MELISSA BLOCK, HOST:

Sixty years ago, the Supreme Court's landmark ruling in Brown vs. Board of Education struck down separate but equal in public education. It was supposed to put an end to school segregation by race. And yet in many ways, our schools remain highly segregated. As NPR's Claudio Sanchez reports, the reasons are complicated.

UNIDENTIFIED MAN: Sixty years, sixty years, organize and dry your tears.

CLAUDIO SANCHEZ, BYLINE: Earlier this week, students, teachers and civil rights activists gathered at the steps of the U.S. Supreme Court to commemorate the 1954 Brown decision. But Jessica Murillo, 18, a high school senior from New York, says schools are not just segregated because of race anymore.

JESSICA MURILLO: Absolutely. I think students are segregated by class and the low income. If your income is low, they put you in a not-so-good school. They don't give you the resources that you need to succeed and go to college.

SANCHEZ: And that, says Murillo, is why it's so hard for poor black and Latino kids to break out of poverty. But you can't talk about class or segregated schools and not talk about race, says 19-year-old Keeshen Harley. He's a first-year student at Medgar Evers College in New York City.

KEESHEN HARLEY: I think it's naive of people to say that we live in this post-racial society and a post-racial world because there's still such a great divide between the have and have-not. And normally, the have-not are people of color.

SANCHEZ: And schools reflect that, says Harley.

HARLEY: The education is minimal.

UNIDENTIFIED WOMAN: And if everybody can just gather, come up front, 'cause we're about to start.

Directive A :: Please list every line of the records that contains the string "instrument", treating uppercase and lowercase as different.
The school segregation report and the records are separate material.

The records ::
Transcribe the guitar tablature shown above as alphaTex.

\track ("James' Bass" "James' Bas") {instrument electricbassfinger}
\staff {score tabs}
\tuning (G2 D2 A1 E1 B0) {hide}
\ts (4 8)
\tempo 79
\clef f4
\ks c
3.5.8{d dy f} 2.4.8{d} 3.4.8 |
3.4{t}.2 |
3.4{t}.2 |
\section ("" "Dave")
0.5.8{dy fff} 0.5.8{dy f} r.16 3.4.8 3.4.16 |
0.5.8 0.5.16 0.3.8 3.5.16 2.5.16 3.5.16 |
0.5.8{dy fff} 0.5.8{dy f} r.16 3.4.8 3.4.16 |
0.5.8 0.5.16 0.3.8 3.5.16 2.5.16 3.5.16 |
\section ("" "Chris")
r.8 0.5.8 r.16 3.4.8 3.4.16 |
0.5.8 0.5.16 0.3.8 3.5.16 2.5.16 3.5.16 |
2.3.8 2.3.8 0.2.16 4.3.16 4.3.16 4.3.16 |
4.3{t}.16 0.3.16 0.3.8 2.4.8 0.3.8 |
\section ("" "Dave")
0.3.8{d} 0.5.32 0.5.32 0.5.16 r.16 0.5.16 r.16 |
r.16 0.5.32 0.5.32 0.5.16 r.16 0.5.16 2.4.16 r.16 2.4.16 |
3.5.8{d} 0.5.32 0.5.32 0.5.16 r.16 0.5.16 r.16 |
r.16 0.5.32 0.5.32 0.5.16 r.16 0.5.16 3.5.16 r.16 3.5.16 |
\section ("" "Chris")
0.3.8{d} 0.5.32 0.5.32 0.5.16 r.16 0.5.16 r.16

---

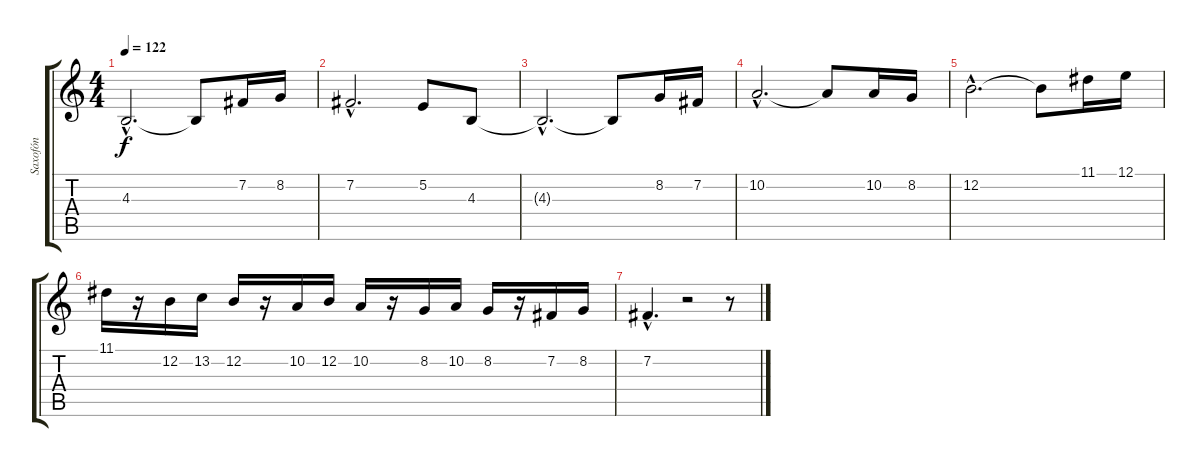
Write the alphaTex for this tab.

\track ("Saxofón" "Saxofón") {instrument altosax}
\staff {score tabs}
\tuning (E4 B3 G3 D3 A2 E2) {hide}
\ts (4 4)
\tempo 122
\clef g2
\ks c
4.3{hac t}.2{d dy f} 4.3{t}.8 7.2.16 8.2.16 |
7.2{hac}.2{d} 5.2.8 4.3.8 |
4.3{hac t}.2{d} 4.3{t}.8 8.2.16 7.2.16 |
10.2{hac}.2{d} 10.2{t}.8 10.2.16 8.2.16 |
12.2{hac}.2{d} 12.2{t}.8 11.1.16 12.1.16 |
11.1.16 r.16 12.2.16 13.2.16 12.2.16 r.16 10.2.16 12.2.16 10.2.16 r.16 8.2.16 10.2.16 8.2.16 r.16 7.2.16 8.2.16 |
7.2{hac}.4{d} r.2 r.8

* * *

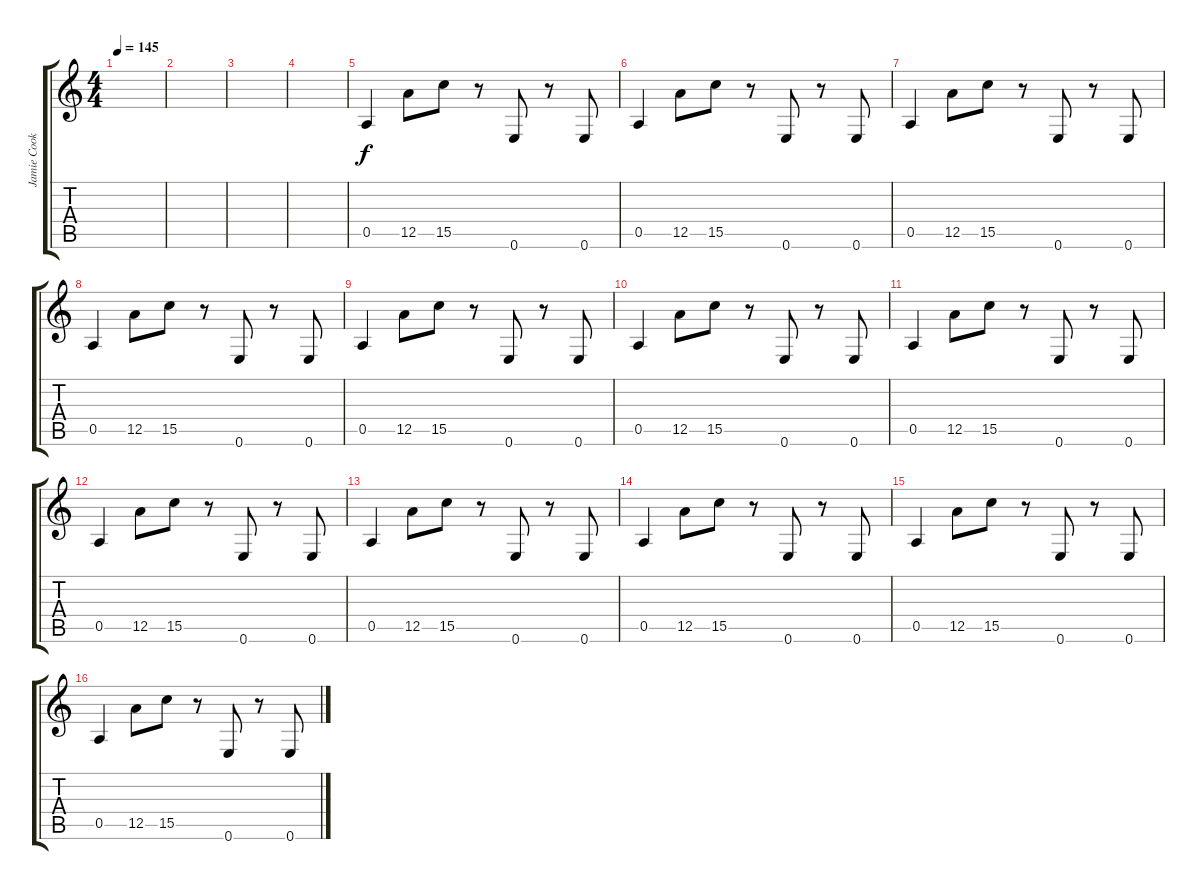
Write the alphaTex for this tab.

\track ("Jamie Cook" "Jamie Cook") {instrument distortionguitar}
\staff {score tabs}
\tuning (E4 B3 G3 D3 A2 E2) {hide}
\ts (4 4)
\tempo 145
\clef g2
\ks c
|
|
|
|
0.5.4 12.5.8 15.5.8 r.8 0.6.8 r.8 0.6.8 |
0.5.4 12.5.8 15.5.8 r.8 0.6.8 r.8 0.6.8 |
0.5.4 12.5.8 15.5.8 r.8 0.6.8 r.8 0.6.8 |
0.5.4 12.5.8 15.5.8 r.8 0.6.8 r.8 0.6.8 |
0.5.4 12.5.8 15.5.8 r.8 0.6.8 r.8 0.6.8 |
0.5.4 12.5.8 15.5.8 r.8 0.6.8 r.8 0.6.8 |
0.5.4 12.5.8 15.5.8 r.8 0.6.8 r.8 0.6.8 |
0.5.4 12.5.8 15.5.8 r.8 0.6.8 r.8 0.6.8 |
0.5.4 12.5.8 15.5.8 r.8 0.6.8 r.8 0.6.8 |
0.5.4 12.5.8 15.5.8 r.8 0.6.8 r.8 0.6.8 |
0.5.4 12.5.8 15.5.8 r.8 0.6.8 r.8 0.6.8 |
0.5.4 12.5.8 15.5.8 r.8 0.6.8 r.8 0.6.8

Directive B :: Copy the part of the school segregation report starting with "KEESHEN HARLEY: I" and going on through "people of color.".

Problem solution A ::
\track ("James' Bass" "James' Bas") {instrument electricbassfinger}
\track ("Saxofón" "Saxofón") {instrument altosax}
\track ("Jamie Cook" "Jamie Cook") {instrument distortionguitar}

Problem solution B ::
KEESHEN HARLEY: I think it's naive of people to say that we live in this post-racial society and a post-racial world because there's still such a great divide between the have and have-not. And normally, the have-not are people of color.